### Reading text
····················

Set up production-grade monitoring with Prometheus and Grafana. Step-by-step guide covering Node Exporter, AlertManager, dashboards, and alerting rules for your infrastructure.

June 25, 2026·9 min read·
#prometheus#grafana#monitoring#observability#alertmanager#node-exporter

Introduction

Your application is live. Users are hitting your endpoints. Traffic is growing. Then it happens — 3 AM, your phone buzzes. A customer reports the site is down. You scramble to check: is it the database? The API server? Did you run out of disk space?

This is the nightmare scenario that Prometheus + Grafana prevents.

In this guide, I will walk you through setting up a production-ready monitoring stack. We will cover everything from scraping metrics to building dashboards to configuring alerts that actually wake you up when something breaks — not when it is already broken.

By the end, you will have:

  • Prometheus collecting metrics from your servers
  • Grafana dashboards showing real-time system health
  • AlertManager sending notifications to Slack, email, or PagerDuty
  • Node Exporter exposing Linux system metrics

Let us build this.


Prerequisites

You need:

  • A Linux server (Ubuntu 22.04 or 24.04 recommended)
  • At least 2 GB RAM and 10 GB disk for the monitoring server
  • SSH access with sudo privileges
  • Docker and Docker Compose installed (we will use containers for simplicity)

If you do not have Docker installed:

sudo apt update && sudo apt install -y docker.io docker-compose-v2
sudo usermod -aG docker $USER
newgrp docker

Architecture Overview

Here is what we are building:

┌─────────────┐     scrape     ┌──────────────┐
│  Node       │◄───────────────│  Prometheus   │
│  Exporter   │   every 15s    │  (metrics DB) │
│  :9100      │                │  :9090        │
└─────────────┘                └──────┬───────┘
                                      │ query
┌─────────────┐                ┌──────▼───────┐
│  App Server │                │   Grafana    │
│  metrics    │                │   :3000      │
│  :8080      │                └──────────────┘
└─────────────┘
                                      │ alerts
                               ┌──────▼───────┐
                               │ AlertManager │
                               │  :9093       │
                               └──────┬───────┘
                                      │ notify
                               ┌──────▼───────┐
                               │ Slack/Email   │
                               │ PagerDuty     │
                               └──────────────┘

Prometheus pulls metrics from targets (Node Exporter, your app, databases). Grafana queries Prometheus for visualization. AlertManager handles alert routing and silencing.

····················

### Supplied information

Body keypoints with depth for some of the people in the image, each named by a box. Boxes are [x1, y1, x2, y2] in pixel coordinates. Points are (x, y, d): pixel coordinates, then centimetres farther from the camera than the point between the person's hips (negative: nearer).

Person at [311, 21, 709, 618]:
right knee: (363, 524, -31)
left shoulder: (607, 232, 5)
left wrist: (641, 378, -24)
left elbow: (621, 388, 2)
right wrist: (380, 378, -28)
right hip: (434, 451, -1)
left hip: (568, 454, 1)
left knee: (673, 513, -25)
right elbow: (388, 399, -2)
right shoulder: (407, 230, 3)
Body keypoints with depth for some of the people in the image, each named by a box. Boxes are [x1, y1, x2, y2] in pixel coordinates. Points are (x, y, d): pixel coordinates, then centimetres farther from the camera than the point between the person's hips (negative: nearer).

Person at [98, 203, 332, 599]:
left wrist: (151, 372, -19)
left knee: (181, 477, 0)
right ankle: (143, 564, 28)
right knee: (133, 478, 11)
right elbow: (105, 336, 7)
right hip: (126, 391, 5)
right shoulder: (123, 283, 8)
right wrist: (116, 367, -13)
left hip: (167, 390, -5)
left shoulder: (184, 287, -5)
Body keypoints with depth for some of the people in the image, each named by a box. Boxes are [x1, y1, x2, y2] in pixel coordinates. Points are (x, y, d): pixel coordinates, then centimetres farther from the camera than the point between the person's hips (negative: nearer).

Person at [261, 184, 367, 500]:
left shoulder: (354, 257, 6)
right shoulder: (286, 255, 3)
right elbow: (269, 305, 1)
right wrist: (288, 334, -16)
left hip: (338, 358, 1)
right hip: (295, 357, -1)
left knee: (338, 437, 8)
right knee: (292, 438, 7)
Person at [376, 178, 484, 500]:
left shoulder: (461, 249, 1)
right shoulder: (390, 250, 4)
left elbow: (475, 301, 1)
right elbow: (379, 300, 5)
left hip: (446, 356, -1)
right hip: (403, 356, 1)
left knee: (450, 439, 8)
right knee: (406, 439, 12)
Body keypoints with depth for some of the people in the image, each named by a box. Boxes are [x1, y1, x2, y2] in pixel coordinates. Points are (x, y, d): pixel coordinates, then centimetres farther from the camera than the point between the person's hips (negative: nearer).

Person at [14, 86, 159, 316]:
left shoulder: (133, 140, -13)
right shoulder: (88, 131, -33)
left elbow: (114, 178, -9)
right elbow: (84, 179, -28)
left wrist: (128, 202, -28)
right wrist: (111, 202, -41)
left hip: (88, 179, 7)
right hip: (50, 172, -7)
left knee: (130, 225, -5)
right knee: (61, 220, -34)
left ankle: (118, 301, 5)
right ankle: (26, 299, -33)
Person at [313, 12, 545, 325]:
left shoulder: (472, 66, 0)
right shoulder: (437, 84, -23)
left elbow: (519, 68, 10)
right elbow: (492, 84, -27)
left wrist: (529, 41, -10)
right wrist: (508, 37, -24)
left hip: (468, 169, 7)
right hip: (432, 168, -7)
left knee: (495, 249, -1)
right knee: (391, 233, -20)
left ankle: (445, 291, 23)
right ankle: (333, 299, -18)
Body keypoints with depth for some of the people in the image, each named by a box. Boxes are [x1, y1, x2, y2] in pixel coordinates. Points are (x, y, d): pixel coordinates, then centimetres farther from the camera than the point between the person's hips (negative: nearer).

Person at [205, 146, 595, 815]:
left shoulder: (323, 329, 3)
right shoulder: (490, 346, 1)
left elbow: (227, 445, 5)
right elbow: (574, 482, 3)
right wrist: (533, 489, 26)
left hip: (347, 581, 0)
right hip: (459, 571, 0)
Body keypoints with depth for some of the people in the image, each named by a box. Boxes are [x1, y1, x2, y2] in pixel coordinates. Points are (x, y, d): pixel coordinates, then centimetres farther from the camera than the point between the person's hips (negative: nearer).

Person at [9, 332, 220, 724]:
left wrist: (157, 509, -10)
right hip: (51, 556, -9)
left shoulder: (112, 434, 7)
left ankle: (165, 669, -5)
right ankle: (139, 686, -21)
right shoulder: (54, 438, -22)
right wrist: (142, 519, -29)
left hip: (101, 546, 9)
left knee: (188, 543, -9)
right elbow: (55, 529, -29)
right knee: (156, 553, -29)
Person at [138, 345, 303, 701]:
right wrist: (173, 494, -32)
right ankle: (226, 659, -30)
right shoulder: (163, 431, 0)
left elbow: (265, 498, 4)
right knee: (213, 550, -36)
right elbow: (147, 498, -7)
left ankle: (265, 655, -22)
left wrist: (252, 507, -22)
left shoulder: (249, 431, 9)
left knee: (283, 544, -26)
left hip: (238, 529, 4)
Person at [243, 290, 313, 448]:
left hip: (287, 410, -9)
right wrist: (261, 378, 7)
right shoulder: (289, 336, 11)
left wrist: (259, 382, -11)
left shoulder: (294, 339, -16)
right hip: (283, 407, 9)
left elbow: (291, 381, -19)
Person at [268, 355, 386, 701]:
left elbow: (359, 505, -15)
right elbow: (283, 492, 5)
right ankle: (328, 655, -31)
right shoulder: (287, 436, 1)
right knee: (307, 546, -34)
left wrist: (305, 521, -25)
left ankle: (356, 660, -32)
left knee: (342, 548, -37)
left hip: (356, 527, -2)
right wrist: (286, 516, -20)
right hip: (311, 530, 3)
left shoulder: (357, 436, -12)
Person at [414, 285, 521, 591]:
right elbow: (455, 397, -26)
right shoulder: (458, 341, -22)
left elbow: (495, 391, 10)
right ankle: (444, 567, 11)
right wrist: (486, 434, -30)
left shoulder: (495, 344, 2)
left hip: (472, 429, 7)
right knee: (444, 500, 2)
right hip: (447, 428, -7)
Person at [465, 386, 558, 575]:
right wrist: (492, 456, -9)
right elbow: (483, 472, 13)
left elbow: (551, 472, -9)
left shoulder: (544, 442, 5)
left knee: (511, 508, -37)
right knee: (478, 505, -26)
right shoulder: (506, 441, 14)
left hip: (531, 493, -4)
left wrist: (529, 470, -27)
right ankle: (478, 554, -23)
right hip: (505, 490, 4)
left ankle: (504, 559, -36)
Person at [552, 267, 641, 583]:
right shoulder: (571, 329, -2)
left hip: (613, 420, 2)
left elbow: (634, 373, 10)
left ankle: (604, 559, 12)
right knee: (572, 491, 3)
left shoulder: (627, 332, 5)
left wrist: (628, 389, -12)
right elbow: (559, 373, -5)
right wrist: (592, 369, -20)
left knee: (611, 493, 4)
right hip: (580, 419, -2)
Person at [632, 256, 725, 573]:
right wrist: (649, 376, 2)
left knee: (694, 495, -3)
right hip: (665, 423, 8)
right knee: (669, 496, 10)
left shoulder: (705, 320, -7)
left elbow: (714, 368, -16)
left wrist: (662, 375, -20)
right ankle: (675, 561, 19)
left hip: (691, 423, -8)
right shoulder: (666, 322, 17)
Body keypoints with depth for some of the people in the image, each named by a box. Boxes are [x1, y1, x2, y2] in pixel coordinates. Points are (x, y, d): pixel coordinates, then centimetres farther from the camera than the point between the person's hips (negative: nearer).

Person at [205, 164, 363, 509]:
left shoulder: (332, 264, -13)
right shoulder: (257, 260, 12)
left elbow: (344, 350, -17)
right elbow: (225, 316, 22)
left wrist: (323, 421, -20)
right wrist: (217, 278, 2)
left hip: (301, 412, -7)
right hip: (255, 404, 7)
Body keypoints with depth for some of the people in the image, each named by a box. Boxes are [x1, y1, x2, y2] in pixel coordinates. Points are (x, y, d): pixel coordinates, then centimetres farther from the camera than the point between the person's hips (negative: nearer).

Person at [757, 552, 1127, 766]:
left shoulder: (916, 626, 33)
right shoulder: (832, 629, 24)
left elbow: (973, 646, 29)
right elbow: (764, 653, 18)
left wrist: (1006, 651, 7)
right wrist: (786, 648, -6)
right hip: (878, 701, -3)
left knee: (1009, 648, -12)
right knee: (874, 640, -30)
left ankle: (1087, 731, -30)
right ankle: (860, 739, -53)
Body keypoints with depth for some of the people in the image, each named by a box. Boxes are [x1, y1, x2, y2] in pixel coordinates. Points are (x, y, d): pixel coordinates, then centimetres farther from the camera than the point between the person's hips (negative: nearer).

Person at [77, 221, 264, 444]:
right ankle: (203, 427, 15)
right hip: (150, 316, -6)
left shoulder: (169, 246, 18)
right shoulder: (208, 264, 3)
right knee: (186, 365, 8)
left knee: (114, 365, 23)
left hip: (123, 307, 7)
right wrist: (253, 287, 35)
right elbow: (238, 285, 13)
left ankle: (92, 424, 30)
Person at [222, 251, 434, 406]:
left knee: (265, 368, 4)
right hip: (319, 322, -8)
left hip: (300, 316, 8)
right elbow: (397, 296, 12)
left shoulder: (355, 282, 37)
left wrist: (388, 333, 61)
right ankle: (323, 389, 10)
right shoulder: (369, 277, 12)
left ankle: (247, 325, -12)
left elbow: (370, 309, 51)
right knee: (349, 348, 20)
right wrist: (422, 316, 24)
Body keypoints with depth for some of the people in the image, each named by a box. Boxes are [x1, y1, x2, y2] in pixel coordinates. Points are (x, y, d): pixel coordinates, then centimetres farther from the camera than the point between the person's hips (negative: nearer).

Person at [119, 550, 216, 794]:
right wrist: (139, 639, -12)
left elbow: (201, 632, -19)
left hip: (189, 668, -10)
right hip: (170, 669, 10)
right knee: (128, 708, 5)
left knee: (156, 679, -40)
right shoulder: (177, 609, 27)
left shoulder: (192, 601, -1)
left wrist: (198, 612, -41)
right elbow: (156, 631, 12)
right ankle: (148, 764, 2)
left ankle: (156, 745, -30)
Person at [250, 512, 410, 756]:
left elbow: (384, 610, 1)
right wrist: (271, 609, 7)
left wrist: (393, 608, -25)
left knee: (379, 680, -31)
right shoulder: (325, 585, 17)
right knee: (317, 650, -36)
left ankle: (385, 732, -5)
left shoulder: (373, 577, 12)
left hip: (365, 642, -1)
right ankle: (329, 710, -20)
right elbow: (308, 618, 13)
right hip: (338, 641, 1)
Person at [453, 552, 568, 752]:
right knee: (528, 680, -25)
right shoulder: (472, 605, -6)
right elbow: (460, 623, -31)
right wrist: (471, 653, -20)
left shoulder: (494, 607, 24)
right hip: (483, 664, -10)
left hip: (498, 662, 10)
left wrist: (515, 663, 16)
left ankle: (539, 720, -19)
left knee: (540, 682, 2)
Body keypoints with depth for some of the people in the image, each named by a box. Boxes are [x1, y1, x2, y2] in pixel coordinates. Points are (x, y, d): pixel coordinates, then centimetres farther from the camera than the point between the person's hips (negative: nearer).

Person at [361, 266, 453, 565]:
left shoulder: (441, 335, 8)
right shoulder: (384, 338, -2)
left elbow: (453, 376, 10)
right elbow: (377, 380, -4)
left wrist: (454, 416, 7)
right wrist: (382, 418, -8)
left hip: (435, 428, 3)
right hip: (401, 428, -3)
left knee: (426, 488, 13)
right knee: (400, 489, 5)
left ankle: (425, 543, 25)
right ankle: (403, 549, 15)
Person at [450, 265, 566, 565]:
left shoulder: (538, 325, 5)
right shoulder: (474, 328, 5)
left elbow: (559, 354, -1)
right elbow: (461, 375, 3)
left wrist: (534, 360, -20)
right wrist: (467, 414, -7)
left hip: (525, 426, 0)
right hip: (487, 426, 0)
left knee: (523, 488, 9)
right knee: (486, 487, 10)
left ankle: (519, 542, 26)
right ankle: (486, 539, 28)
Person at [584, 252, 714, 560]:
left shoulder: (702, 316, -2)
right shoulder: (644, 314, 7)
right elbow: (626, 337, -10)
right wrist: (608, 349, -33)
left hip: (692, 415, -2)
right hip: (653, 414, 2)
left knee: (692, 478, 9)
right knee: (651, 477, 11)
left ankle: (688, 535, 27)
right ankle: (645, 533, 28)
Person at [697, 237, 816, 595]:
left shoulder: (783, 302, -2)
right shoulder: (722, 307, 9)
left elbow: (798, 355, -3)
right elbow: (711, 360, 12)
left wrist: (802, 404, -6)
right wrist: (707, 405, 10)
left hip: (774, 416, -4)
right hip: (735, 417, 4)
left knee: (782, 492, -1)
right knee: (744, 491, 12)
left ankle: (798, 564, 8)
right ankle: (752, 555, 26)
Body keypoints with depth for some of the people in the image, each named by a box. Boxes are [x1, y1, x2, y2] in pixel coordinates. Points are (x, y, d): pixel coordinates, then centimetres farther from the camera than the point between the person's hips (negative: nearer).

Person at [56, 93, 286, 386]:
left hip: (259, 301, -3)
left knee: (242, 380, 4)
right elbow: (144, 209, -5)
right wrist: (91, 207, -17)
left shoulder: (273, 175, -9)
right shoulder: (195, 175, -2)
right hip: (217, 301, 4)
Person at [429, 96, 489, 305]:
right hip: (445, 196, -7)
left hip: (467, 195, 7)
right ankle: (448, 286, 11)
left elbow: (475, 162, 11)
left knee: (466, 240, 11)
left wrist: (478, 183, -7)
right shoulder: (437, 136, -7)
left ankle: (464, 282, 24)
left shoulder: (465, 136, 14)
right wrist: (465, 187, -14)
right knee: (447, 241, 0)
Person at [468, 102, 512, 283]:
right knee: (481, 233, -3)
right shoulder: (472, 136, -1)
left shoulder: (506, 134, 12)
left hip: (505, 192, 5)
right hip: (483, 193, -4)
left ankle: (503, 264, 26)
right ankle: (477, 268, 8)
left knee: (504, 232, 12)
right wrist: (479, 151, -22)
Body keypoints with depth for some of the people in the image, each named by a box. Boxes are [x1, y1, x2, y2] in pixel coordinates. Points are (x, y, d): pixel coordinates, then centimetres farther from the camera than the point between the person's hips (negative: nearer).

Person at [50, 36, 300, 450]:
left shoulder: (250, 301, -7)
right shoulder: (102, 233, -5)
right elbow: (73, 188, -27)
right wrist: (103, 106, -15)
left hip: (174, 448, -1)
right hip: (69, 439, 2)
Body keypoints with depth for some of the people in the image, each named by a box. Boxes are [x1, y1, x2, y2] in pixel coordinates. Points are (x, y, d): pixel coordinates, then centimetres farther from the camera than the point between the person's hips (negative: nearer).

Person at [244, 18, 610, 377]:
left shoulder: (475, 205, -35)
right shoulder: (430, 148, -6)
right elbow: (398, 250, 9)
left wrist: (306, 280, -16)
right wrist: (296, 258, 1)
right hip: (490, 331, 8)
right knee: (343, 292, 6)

····················

According to the monitoring guide, what are the minimum RAM and disk space required for the monitoring server?

### Reply to the task
At least 2 GB of RAM and 10 GB of disk.